Mit dem Beschluß des Oberlandesgericht Hamm vom 16.11.2011 (II 8 UF 96/11) kann gemäß § 239 Abs. 1 FamFG bei einer einseitig erstellten Jugendamtsurkunde jeder Teil eine Abänderung beantragen. Dies gelte auch für die Zeit nach Eintritt der Volljährigkeit des Kindes, da der Unterhaltsanspruch des minderjährigen mit demjenigen des volljährigen Kindes identisch sei, so daß statische Titel über den Kindesunterhalt nach Erreichen der Volljährigkeit bis zu einer eventuellen Abänderung fortbestehen.
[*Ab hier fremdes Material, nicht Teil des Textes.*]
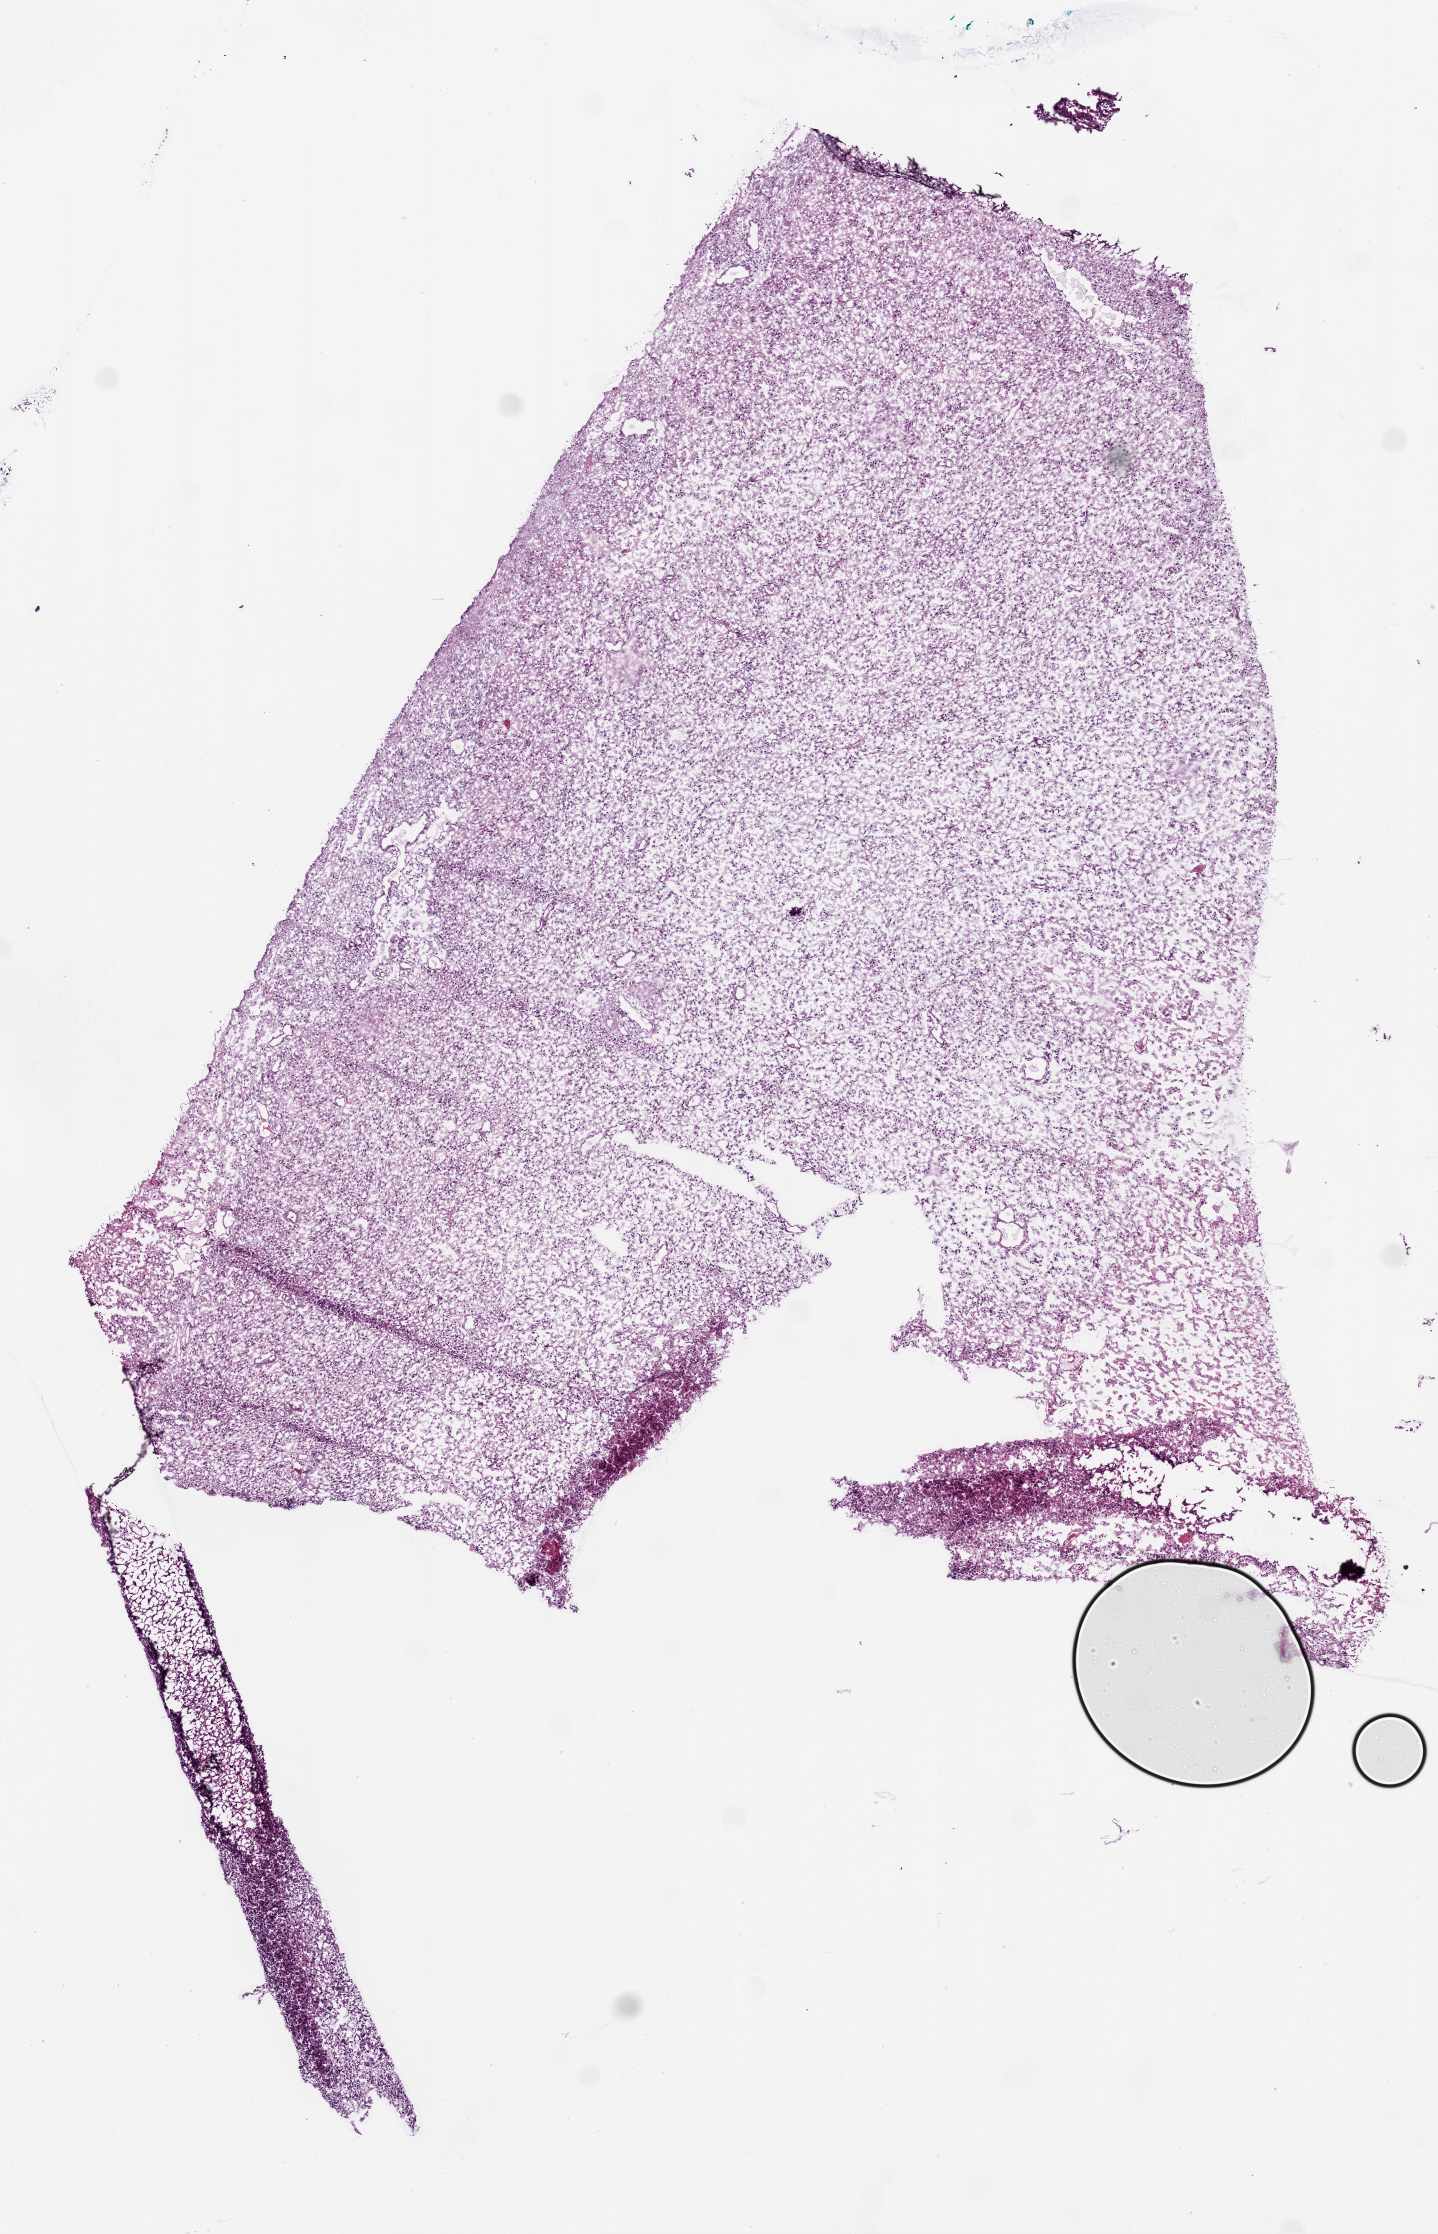
Whole-slide histology image, Hematoxylin and eosin (H&E) stained — whole scanned area (about 5.8 x 9.0 mm, acquisition: 20x scan) shown as a low-resolution overview, frozen section from the bottom of the tissue portion, primary tumour sample from the brain. Patient: female, age at initial diagnosis 70 years. Pathologist review of this section (percent, as recorded): tumour cells 100%, tumour nuclei 80%, normal cells 0%, stromal cells 0%, necrosis 0%. Inflammatory infiltration, as recorded: lymphocyte infiltration 0%, neutrophil infiltration 0%.
Diagnosis: Glioblastoma.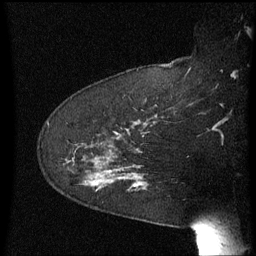
Breast MRI (dynamic contrast-enhanced), one sagittal slice. Position 46 of 60 along the scan axis. Dynamic contrast-enhanced series, image 2 of 3 at this slice position (ordered by acquisition). 1.5 T. TE 4.2 ms, TR 8.4 ms. 2.3 mm slice thickness. 256 × 256 image matrix, field of view 200 × 200 mm. Female patient, age 64 years. From the clinical record (not read from this slice): setting: breast cancer imaged before/during neoadjuvant chemotherapy; receptor status: HER2-positive.
Outlined on this slice (semi-automatically segmented with operator editing):
- analysis volume of interest (the breast-tissue region the enhancement analysis was run in; not a lesion): bounding box <68,158,148,211> (left, top, right, bottom; pixels)
- tumour enhancement mask (voxels above the 70 % enhancement threshold inside the analysis volume of interest): <135,184,137,187>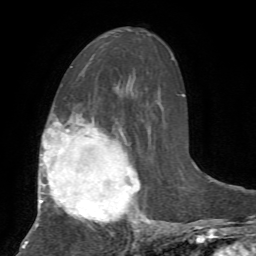
Breast MRI, one axial slice; position 36 of 72 along the scan axis; cropped to one breast; dynamic contrast-enhanced series, time point 2 of 7 at this slice position (early post-contrast); 1.5 T; TE 4.2 ms, TR 8.7 ms; 2.2 mm slice thickness; 256 × 256 image matrix. Female patient.
Structures marked on this image (semi-automatic segmentation, software-assisted and operator-edited):
- enhancing-tissue mask used for the functional tumour volume (all voxels passing the contrast-enhancement thresholds inside the analysis volume; usually the tumour): box from (x=24, y=118) to (x=153, y=244) px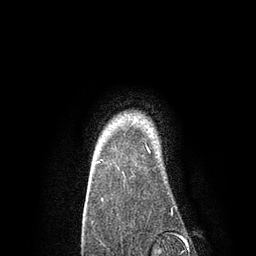
Breast MRI, one axial slice; slice 73 of 80 in the series (ordered by position); cropped to one breast; dynamic contrast-enhanced series, time point 2 of 7 at this slice position (early post-contrast); 3 T; TE 2.1 ms, TR 4.7 ms; 2 mm slice thickness; 256 × 256 image matrix, field of view 170 × 170 mm. Female patient.
Annotated regions visible in this slice (semi-automatically segmented with operator editing):
- enhancing-tissue mask used for the functional tumour volume (all voxels passing the contrast-enhancement thresholds inside the analysis volume; usually the tumour): bounding box (x1, y1, x2, y2) in pixels: (96, 142, 150, 164)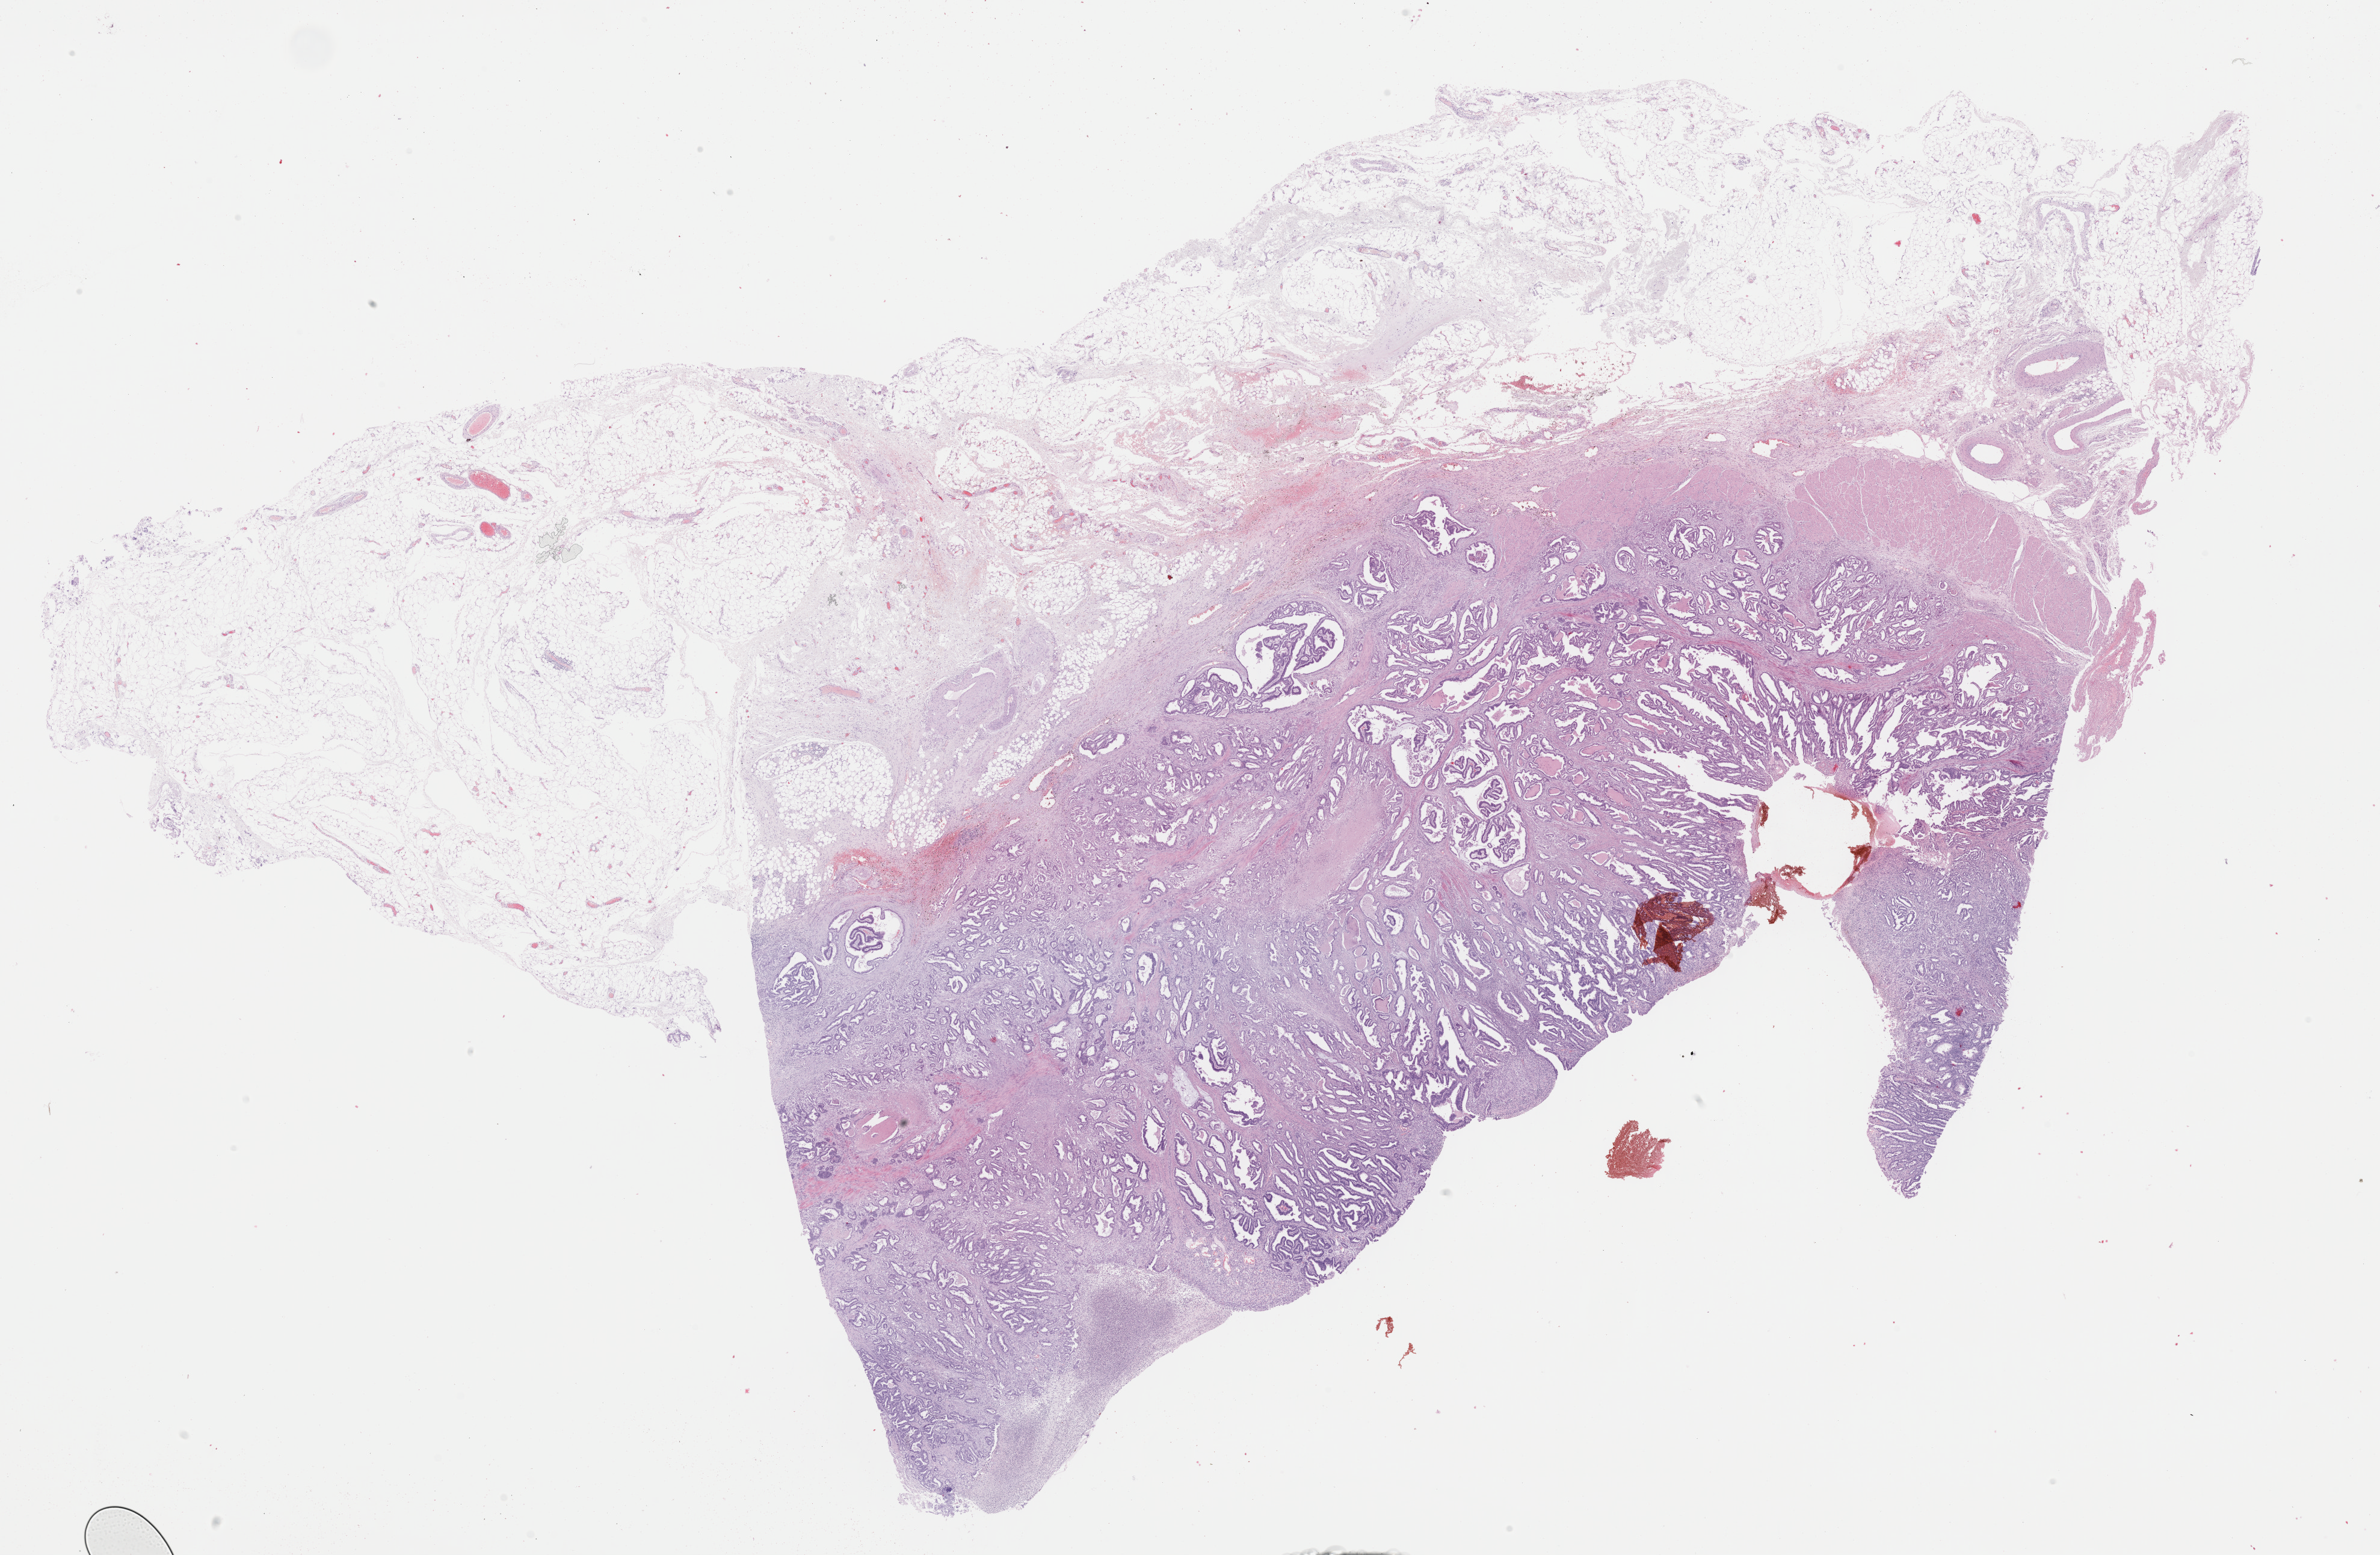
Digitized H&E-stained tissue section (whole slide), a low-resolution overview of the entire scanned area, about 31.2 x 20.4 mm (from a 40x scan); formalin-fixed paraffin-embedded (FFPE) diagnostic section; stomach, primary tumour sample. Male, age 56 years at initial diagnosis. Histologic grade: G2 (moderately differentiated).
- histologic diagnosis: Tubular adenocarcinoma (cardia, NOS)
- AJCC pathologic stage: IIIA (7th edition)
- lymph nodes positive (case pathology): 14 of 14 examined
Für dynamische Titel sei dies inzwischen ausdrücklich in § 244 FamFG geregelt.

Fehle es an einer Vereinbarung der Beteiligten bei der Errrichtung der Jugendamtsurkunde, da diese einseitig erstellt worden sei, so könne sich der Unterhaltspflichtige von seiner titulierten Unterhaltspflicht nur dann lösen, wenn sich eine nachträgliche Änderung der tatsächlichen Umstände, des Gesetzes oder der höchstrichterlichen Rechtsprechung auf die Höhe seiner Unterhaltspflicht auswirken würden. Der Unterhaltspflichtige müsse deshalb nicht nur vortragen, daß die bisherige Unterhaltsleistung für ihn wegen Änderung der Verhältnisse nach § 242 BGB unzumutbar geworden sei, sondern auch die seiner damaligen Verpflichtung nach Grund und Höhe zu Grunde liegenden Umstände darlegen.

Habe bereits zur Zeit der Errichtung der Jugendamtsurkunden eine Unterschreitung des Selbstbehalts vorgelgen, sei der Unterhaltspflichtige hieran auch bei einer Anpassung an die geänderten Verhältnisse festzuhalten.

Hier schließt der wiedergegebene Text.